Review: The plot of Abarat, while given a few interesting details - this must be the first book I've ever heard of with a heterochromic herione - is a rerun of the child-goes-to-fantasy-land-and-discovers-they're-really-important story, albeit told well. What I loved about the book was the descriptions of the islands and the people who inhabit them, as well as the glimpses of what's happening meanwhile in the 'real world' of Chickentown.

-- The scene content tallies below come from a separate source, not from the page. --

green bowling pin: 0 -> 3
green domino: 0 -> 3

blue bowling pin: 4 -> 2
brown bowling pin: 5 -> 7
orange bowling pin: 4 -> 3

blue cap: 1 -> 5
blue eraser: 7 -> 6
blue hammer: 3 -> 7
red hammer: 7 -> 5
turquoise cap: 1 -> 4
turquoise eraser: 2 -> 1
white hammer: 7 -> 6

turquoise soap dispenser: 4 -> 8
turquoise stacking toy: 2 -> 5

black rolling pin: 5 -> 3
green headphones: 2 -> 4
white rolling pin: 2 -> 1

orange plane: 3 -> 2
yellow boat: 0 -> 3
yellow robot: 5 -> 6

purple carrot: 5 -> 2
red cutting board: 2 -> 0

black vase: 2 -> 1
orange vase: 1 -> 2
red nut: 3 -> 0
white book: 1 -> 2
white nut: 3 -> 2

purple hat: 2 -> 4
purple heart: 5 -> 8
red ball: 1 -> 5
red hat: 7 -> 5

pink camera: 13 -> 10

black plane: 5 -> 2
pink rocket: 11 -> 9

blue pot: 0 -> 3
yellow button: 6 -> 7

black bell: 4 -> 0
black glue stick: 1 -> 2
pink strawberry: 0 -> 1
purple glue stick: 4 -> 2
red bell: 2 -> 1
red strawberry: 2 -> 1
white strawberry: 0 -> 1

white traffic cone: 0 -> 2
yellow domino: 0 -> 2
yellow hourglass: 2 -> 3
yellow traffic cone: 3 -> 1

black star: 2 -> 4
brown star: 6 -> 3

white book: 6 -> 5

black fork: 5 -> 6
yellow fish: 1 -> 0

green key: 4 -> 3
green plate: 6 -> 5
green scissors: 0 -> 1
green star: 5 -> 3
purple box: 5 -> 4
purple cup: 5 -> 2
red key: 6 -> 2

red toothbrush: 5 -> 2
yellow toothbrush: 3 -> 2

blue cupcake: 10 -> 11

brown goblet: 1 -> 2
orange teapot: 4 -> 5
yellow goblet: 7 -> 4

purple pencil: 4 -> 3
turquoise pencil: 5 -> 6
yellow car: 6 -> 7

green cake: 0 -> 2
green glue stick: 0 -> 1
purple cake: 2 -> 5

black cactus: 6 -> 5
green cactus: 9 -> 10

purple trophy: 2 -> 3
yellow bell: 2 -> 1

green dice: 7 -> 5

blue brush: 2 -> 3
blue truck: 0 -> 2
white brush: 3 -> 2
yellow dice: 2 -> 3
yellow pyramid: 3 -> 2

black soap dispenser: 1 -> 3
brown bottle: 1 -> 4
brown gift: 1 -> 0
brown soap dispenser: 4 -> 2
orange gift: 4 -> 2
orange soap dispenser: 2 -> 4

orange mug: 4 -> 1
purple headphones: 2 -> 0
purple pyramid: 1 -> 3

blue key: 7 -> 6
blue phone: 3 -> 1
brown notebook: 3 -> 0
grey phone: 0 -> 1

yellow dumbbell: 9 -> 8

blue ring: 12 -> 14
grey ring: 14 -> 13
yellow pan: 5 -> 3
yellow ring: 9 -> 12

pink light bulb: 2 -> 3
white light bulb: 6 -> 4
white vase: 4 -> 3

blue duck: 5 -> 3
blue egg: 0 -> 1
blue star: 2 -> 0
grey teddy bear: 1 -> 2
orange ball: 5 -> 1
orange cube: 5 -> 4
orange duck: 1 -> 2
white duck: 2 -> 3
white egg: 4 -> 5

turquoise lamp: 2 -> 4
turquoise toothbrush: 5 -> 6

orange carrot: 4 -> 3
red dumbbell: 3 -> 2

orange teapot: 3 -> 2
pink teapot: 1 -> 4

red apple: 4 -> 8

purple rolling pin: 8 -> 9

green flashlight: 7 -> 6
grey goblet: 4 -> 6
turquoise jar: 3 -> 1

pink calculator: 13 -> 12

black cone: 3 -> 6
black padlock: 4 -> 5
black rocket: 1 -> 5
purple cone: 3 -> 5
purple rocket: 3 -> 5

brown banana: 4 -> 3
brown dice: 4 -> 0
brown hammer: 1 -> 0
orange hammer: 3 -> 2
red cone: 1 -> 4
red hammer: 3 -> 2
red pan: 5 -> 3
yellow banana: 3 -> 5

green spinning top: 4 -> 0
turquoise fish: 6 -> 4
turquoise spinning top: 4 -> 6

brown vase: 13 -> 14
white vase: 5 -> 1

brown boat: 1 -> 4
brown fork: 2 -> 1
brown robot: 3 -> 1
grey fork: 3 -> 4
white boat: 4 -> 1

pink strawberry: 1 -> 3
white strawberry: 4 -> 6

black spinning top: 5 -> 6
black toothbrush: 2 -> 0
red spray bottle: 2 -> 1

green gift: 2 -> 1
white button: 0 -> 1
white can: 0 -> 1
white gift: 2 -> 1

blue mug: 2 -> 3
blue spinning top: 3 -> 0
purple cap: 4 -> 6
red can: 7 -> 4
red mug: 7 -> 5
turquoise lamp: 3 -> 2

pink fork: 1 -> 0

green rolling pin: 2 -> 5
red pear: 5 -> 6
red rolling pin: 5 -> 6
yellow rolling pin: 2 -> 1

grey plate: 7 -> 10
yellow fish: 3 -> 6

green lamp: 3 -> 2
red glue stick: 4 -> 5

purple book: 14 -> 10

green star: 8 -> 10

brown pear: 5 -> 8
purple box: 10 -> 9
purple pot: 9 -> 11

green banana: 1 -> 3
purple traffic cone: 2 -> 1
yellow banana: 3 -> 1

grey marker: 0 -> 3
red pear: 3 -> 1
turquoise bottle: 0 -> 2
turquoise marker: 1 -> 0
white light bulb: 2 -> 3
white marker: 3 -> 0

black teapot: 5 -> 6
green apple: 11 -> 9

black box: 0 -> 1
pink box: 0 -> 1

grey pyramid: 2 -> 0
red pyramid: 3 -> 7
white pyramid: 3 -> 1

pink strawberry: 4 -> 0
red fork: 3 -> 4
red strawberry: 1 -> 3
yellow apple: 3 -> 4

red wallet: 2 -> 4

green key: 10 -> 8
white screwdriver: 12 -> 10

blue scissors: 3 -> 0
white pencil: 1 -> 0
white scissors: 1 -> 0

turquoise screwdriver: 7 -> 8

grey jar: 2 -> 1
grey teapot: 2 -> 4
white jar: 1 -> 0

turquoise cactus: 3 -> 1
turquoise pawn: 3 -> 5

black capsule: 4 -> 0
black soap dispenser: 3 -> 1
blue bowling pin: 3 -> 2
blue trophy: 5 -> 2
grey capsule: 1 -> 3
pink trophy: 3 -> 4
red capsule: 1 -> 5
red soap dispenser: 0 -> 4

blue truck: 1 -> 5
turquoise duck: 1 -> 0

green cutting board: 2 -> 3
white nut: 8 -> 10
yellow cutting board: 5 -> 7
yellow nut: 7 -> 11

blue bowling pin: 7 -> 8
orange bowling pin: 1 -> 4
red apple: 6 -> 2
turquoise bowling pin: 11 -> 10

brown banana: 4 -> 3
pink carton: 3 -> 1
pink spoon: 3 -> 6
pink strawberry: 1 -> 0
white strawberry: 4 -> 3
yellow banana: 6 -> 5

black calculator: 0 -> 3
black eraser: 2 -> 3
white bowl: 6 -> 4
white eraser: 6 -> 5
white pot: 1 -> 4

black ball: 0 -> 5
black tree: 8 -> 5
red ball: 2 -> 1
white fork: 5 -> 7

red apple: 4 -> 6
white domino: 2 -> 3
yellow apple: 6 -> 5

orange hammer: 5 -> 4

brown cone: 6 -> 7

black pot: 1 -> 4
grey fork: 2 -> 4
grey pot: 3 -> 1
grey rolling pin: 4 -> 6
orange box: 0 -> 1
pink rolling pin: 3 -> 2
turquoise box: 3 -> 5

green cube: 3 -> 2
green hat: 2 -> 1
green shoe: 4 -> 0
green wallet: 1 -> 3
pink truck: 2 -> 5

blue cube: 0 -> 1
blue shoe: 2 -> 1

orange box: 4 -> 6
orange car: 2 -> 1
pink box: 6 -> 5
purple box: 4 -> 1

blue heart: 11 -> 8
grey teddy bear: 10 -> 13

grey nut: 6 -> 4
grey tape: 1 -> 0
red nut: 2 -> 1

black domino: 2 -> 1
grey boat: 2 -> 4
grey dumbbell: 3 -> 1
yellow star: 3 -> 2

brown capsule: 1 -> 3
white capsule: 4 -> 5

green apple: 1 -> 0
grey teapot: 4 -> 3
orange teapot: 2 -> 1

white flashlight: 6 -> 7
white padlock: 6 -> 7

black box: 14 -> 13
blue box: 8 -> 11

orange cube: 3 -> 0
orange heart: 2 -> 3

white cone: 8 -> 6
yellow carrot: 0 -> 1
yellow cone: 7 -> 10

I've read the sequel to Abarat (called Abarat: Days of Magic, Nights of War) and I'm looking forward to the next in the series.

5. The Queen's Fool by Philippa Gregory, 6/10

Summary: A young woman caught in the rivalry between Queen Mary and her half sister, Elizabeth, must find her true destiny amid treason, poisonous rivalries, loss of faith, and unrequited love.
It is winter, 1553. Pursued by the Inquisition, Hannah Green, a fourteen-year-old Jewish girl, is forced to flee Spain with her father. But Hannah is no ordinary refugee. Her gift of "Sight," the ability to foresee the future, is priceless in the troubled times of the Tudor court. Hannah is adopted by the glamorous Robert Dudley, the charismatic son of King Edward's protector, who brings her to court as a "holy fool" for Queen Mary and, ultimately, Queen Elizabeth. Hired as a fool but working as a spy; promised in wedlock but in love with her master; endangered by the laws against heresy, treason, and witchcraft, Hannah must choose between the safe life of a commoner and the dangerous intrigues of the royal family that are inextricably bound up in her own yearnings and desires.

Review: I liked this less than the other Gregory books I've read, but I still found it entertaining. Hannah's terror at being found out is conveyed well, as is her infatuation with the intrigues of the court. Gregory conveys well the world of religious turmoil, censorship, terror and espionage. I thought Hannah's gift of 'sight' a bit frivolous and used only to move the plot forward, but I enjoyed her story nonetheless. I also enjoyed the tragic story of 'Bloody' Queen Mary's downfall, for while her attempts to bring back Catholicism to England ended with mass slaughter, she died a broken woman, abandoned by her husband and her court. The end of the book, at least, promises a better life for both Hannah and England.